Belovezh stimmt zu

Dieser Vertrag, auch als Minsker Abkommen bekannt, führte zum Ende der Sowjetunion. Es wurde am 8. Dezember 1991 von Präsident Boris Jelzin aus Russland, Präsident Leonid Kravchuk aus der Ukraine und dem Vorsitzenden des Obersten Sowjets von Weißrussland, Stanislav Shushkevich, abgeschlossen, der sich heimlich in einem Ferienort in Belovezhska Pushcha außerhalb von Brest, Weißrussland, traf. Den meisten Berichten zufolge hatten die drei Staats- und Regierungschefs vor dem Treffen keinen gemeinsamen Konsens über die Zukunft der Sowjetunion, aber als sie sich versammelten, beschlossen sie, Pläne zur Erhaltung eines reformierten Sowjetstaates, wie von Sowjetpräsident Michail bevorzugt, zurückzustellen Gorbatschow und drängte stattdessen auf seine Auflösung. In den folgenden Tagen würde Gorbatschow vergeblich versuchen, die UdSSR zu erhalten, aber zumindest in diesen drei Republiken gab es wenig Unterstützung durch die Masse oder die Elite für ihren Fortbestand.

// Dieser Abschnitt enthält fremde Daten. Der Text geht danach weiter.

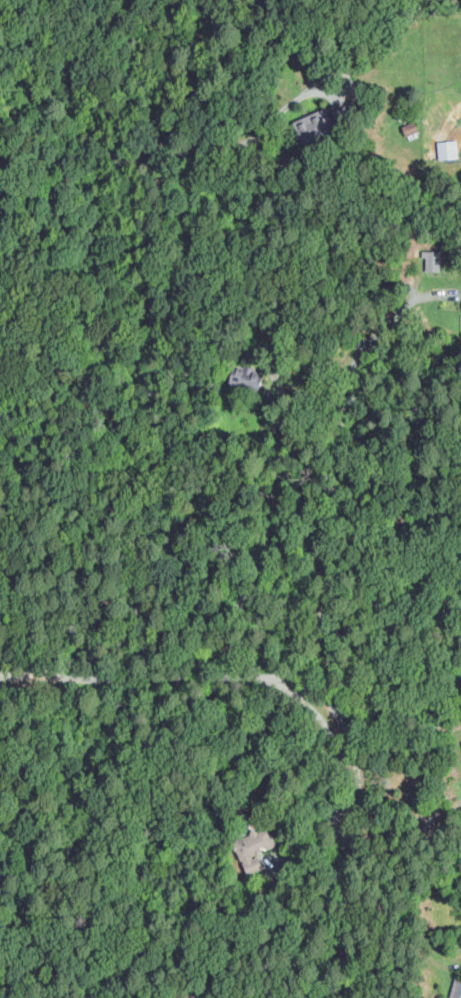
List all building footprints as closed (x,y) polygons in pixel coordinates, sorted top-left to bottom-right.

In dem Vertrag wurde festgestellt, dass "die UdSSR als Gegenstand des Völkerrechts und einer geopolitischen Realität nicht mehr existiert" und dass die Aktivitäten der Organe der ehemaligen UdSSR künftig eingestellt würden. Ihre Verfasser bekräftigten die Befugnis, dies zu tun, indem sie feststellten, dass Russland, die Ukraine und Weißrussland 1922 die drei überlebenden ursprünglichen Gründer des Sowjetstaates waren. Stattdessen einigten sich diese drei Republiken darauf, eine neue Organisation zu bilden, die Gemeinschaft Unabhängiger Staaten ( GUS), die eine Vielzahl von Formen der wirtschaftlichen, politischen, sozialen und militärischen Zusammenarbeit fördern soll. Insbesondere garantierten die Abkommen allen in diesen Staaten lebenden Menschen gleiche Rechte und Freiheiten, sorgten für den Schutz ethnischer und sprachlicher Minderheiten, erkannten die Grenzen jedes Staates an, betonten die Notwendigkeit der Rüstungskontrolle, bewahrten ein einheitliches militärisches Kommando und einen gemeinsamen militärstrategischen Raum. und versprach die Zusammenarbeit bei der Katastrophe von Tschernobyl. Später im Dezember traten acht weitere ehemalige Sowjetrepubliken der GUS bei, und am 25. Dezember 1991 wurde die sowjetische Flagge endlich von der Spitze des Kremls entfernt.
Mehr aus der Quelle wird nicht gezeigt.